WASHINGTON — The likelihood that young adults will earn more than their parents has plummeted in recent decades, a study has found, fueling concerns that the American dream of steady upward mobility is foundering amid a widening wealth gap.
Just half of Americans born in 1984 earned more at age 30 than their parents did at that age, down from 92 percent in 1940, according to research released Thursday by Stanford economist Raj Chetty and five colleagues.
The study found two reasons for the drop: Income inequality has widened, so that even when the economy has grown, fewer Americans have received enough income gains to overtake their parents. And average annual economic growth has slowed since 1980, compared with the 35 years after World War II.
“Reviving the ‘American Dream’ of high rates of mobility will require economic growth that is spread more evenly across the income distribution,” Chetty and his co-authors wrote.
Anxieties about status and economic opportunity formed a backdrop to the 2016 election campaign, with many voters concerned that their children wouldn’t fare as well as they had. Conversely, many younger voters worry that they won’t do as well as their parents, largely because of sluggish income growth and higher costs for housing, health care and student debt.

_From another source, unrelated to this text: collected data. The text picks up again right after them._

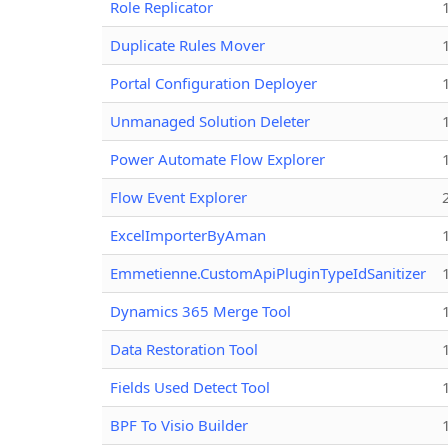
Role Replicator
Duplicate Rules Mover
Portal Configuration Deployer
Unmanaged Solution Deleter
Power Automate Flow Explorer
Flow Event Explorer
ExcelImporterByAman
Emmetienne.CustomApiPluginTypeIdSanitizer
Dynamics 365 Merge Tool
Data Restoration Tool
Fields Used Detect Tool
BPF To Visio Builder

Chetty’s research suggests that those concerns are well-founded. The decline in mobility occurred across all states but was worse in Rust Belt states such as Michigan and Indiana, both of which backed Donald Trump for president.
Trump has indicated that his administration will focus on accelerating economic growth, but has said less about income inequality. His choice for Treasury secretary, Steven Mnuchin, has said the administration’s policies will increase the economy’s growth to as high as 4 percent annually, from the roughly 2.2 percent pace that’s prevailed since the recession ended. The U.S. economy hasn’t posted 3 percent growth for a full year since 2005.

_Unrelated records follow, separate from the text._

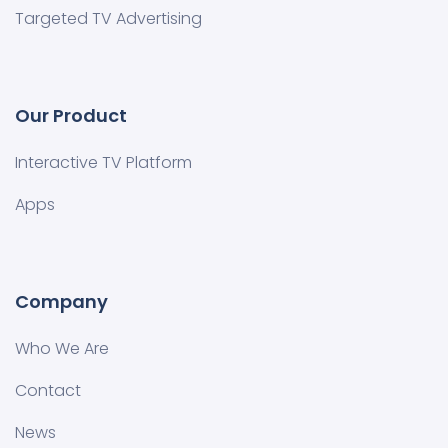
Targeted TV Advertising
Our Product
Interactive TV Platform
Apps
Company
Who We Are
Contact
News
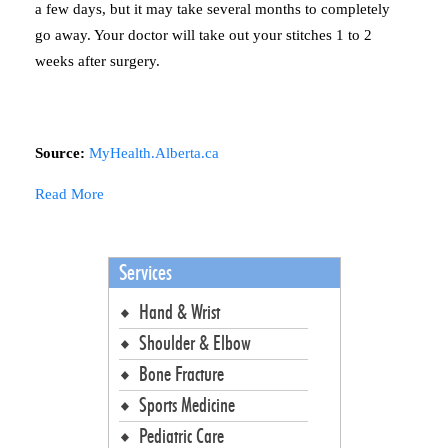
a few days, but it may take several months to completely
go away. Your doctor will take out your stitches 1 to 2
weeks after surgery.
Source:
MyHealth.Alberta.ca
Read More
Services
Hand & Wrist
Shoulder & Elbow
Bone Fracture
Sports Medicine
Pediatric Care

Chetty’s study underscores how much faster and more evenly distributed economic growth was after World War II. By 1970, when those born in 1940 were 30 years old, 92 percent – nearly all Americans, across all income levels – were earning more than their parents had at that age.

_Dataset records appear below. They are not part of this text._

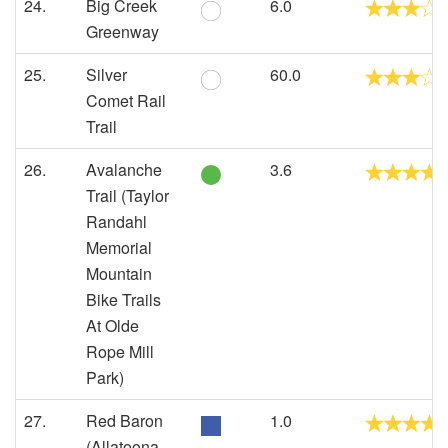
24.
Big Creek
6.0
Greenway
25.
Silver
60.0
Comet Rail
Trail
26.
Avalanche
3.6
Trail (Taylor
Randahl
Memorial
Mountain
Bike Trails
At Olde
Rope Mill
Park)
27.
Red Baron
1.0
(Allatoona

“Growth patterns after the war were magnificent,” said Nathaniel Hendren, an economist at Harvard and co-author of the study. “They were high, but also broadly shared across the income distribution.”
Among the poorest 10 percent of Americans, 94 percent of those born in 1940 had surpassed their parents’ income 30 years later. That fell to 70 percent for those born in 1980 and who reached 30 years of age in 2010.
The middle class suffered a sharper drop: 93 percent of those born in 1940 into families with median household incomes – halfway between the top and bottom – had fared better than their parents by 1970. By 1980, only 45 percent of those born into the middle class did better than their parents 30 years later.
And for children born into the richest 10 percent in 1940, nearly 90 percent did better than their parents. That figure plunged to 33 percent in 1980, partly because it became harder for children of wealthy families to surpass their parents.
Those figures show that mobility has fallen for everyone – rich and poor. Hendren suggested that that might, in fact, make it a less polarizing problem.
“This is something that everybody shares,” Hendren said. “It is perhaps a little less divisive than what one might have thought.”
The study follows separate research released this week by Thomas Piketty at the Paris School of Economics and two colleagues that documented worsening income inequality since 1980. That study found that Americans in the bottom half of the income scale have experienced stagnant income since 1980.
Adjusted for inflation, the bottom 50 percent earned about $16,000 in 1980 and earns about the same now, the paper concluded.